** SUPPLIED MATERIAL follows **
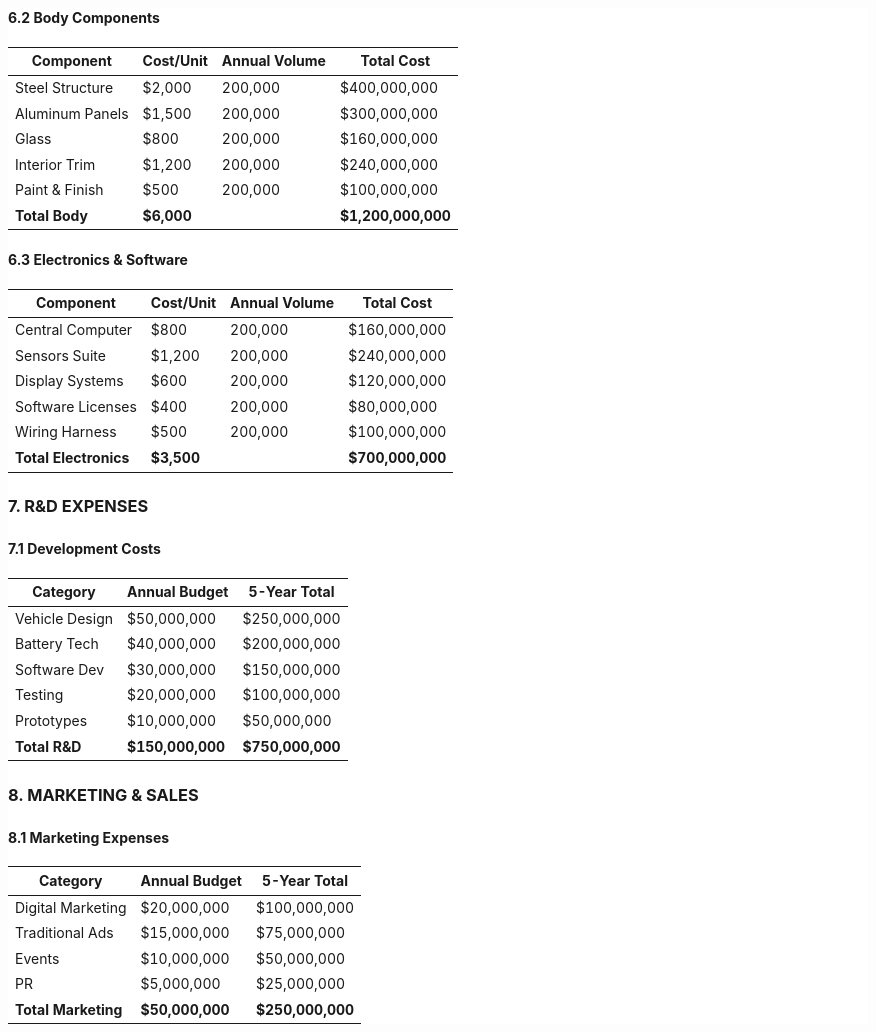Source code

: #### 6.2 Body Components
| Component | Cost/Unit | Annual Volume | Total Cost |
|-----------|-----------|---------------|------------|
| Steel Structure | $2,000 | 200,000 | $400,000,000 |
| Aluminum Panels | $1,500 | 200,000 | $300,000,000 |
| Glass | $800 | 200,000 | $160,000,000 |
| Interior Trim | $1,200 | 200,000 | $240,000,000 |
| Paint & Finish | $500 | 200,000 | $100,000,000 |
| **Total Body** | **$6,000** | | **$1,200,000,000** |

#### 6.3 Electronics & Software
| Component | Cost/Unit | Annual Volume | Total Cost |
|-----------|-----------|---------------|------------|
| Central Computer | $800 | 200,000 | $160,000,000 |
| Sensors Suite | $1,200 | 200,000 | $240,000,000 |
| Display Systems | $600 | 200,000 | $120,000,000 |
| Software Licenses | $400 | 200,000 | $80,000,000 |
| Wiring Harness | $500 | 200,000 | $100,000,000 |
| **Total Electronics** | **$3,500** | | **$700,000,000** |

### 7. R&D EXPENSES
#### 7.1 Development Costs
| Category | Annual Budget | 5-Year Total |
|----------|--------------|--------------|
| Vehicle Design | $50,000,000 | $250,000,000 |
| Battery Tech | $40,000,000 | $200,000,000 |
| Software Dev | $30,000,000 | $150,000,000 |
| Testing | $20,000,000 | $100,000,000 |
| Prototypes | $10,000,000 | $50,000,000 |
| **Total R&D** | **$150,000,000** | **$750,000,000** |

### 8. MARKETING & SALES
#### 8.1 Marketing Expenses
| Category | Annual Budget | 5-Year Total |
|----------|--------------|--------------|
| Digital Marketing | $20,000,000 | $100,000,000 |
| Traditional Ads | $15,000,000 | $75,000,000 |
| Events | $10,000,000 | $50,000,000 |
| PR | $5,000,000 | $25,000,000 |
| **Total Marketing** | **$50,000,000** | **$250,000,000** |

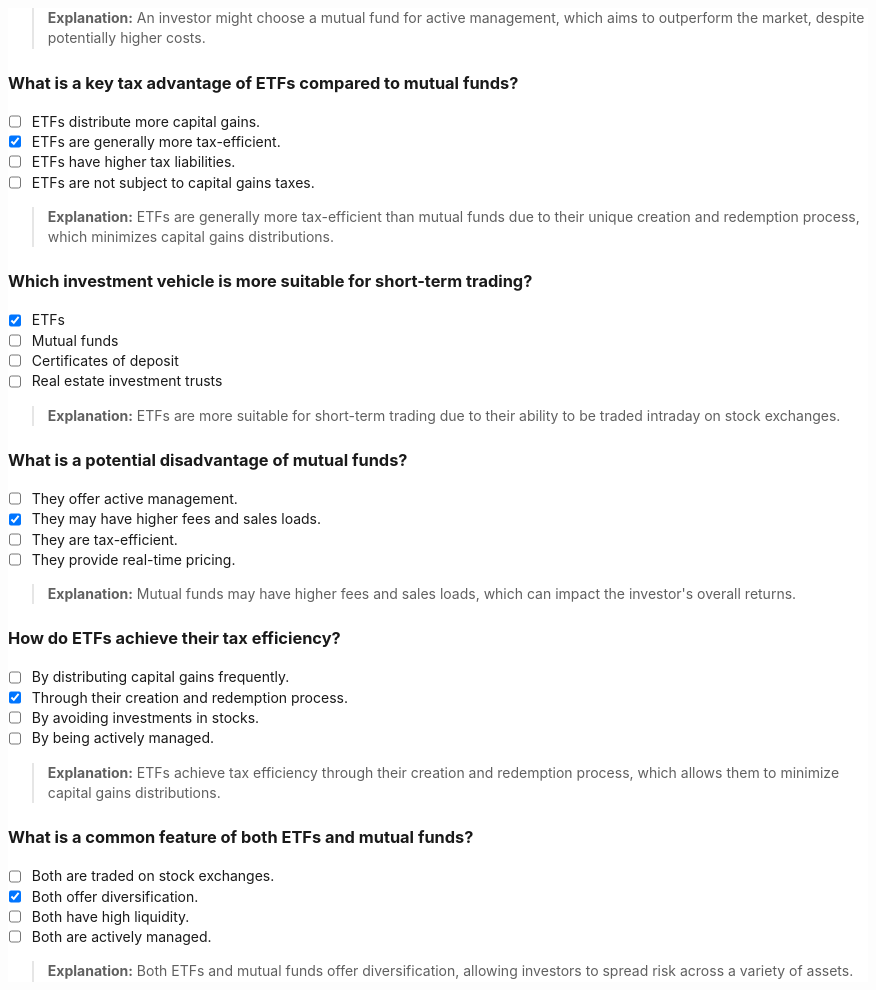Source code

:> **Explanation:** An investor might choose a mutual fund for active management, which aims to outperform the market, despite potentially higher costs.

### What is a key tax advantage of ETFs compared to mutual funds?

- [ ] ETFs distribute more capital gains.
- [x] ETFs are generally more tax-efficient.
- [ ] ETFs have higher tax liabilities.
- [ ] ETFs are not subject to capital gains taxes.

> **Explanation:** ETFs are generally more tax-efficient than mutual funds due to their unique creation and redemption process, which minimizes capital gains distributions.

### Which investment vehicle is more suitable for short-term trading?

- [x] ETFs
- [ ] Mutual funds
- [ ] Certificates of deposit
- [ ] Real estate investment trusts

> **Explanation:** ETFs are more suitable for short-term trading due to their ability to be traded intraday on stock exchanges.

### What is a potential disadvantage of mutual funds?

- [ ] They offer active management.
- [x] They may have higher fees and sales loads.
- [ ] They are tax-efficient.
- [ ] They provide real-time pricing.

> **Explanation:** Mutual funds may have higher fees and sales loads, which can impact the investor's overall returns.

### How do ETFs achieve their tax efficiency?

- [ ] By distributing capital gains frequently.
- [x] Through their creation and redemption process.
- [ ] By avoiding investments in stocks.
- [ ] By being actively managed.

> **Explanation:** ETFs achieve tax efficiency through their creation and redemption process, which allows them to minimize capital gains distributions.

### What is a common feature of both ETFs and mutual funds?

- [ ] Both are traded on stock exchanges.
- [x] Both offer diversification.
- [ ] Both have high liquidity.
- [ ] Both are actively managed.

> **Explanation:** Both ETFs and mutual funds offer diversification, allowing investors to spread risk across a variety of assets.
** End of SUPPLIED MATERIAL **
- _WHAT IS NEEDED_
The lines to output run from the one containing "- [ ] By being actively managed." through the last line of the records above; repeat them exactly and nothing more.

- _ANSWER FOR THE TASK_
- [ ] By being actively managed.

> **Explanation:** ETFs achieve tax efficiency through their creation and redemption process, which allows them to minimize capital gains distributions.

### What is a common feature of both ETFs and mutual funds?

- [ ] Both are traded on stock exchanges.
- [x] Both offer diversification.
- [ ] Both have high liquidity.
- [ ] Both are actively managed.

> **Explanation:** Both ETFs and mutual funds offer diversification, allowing investors to spread risk across a variety of assets.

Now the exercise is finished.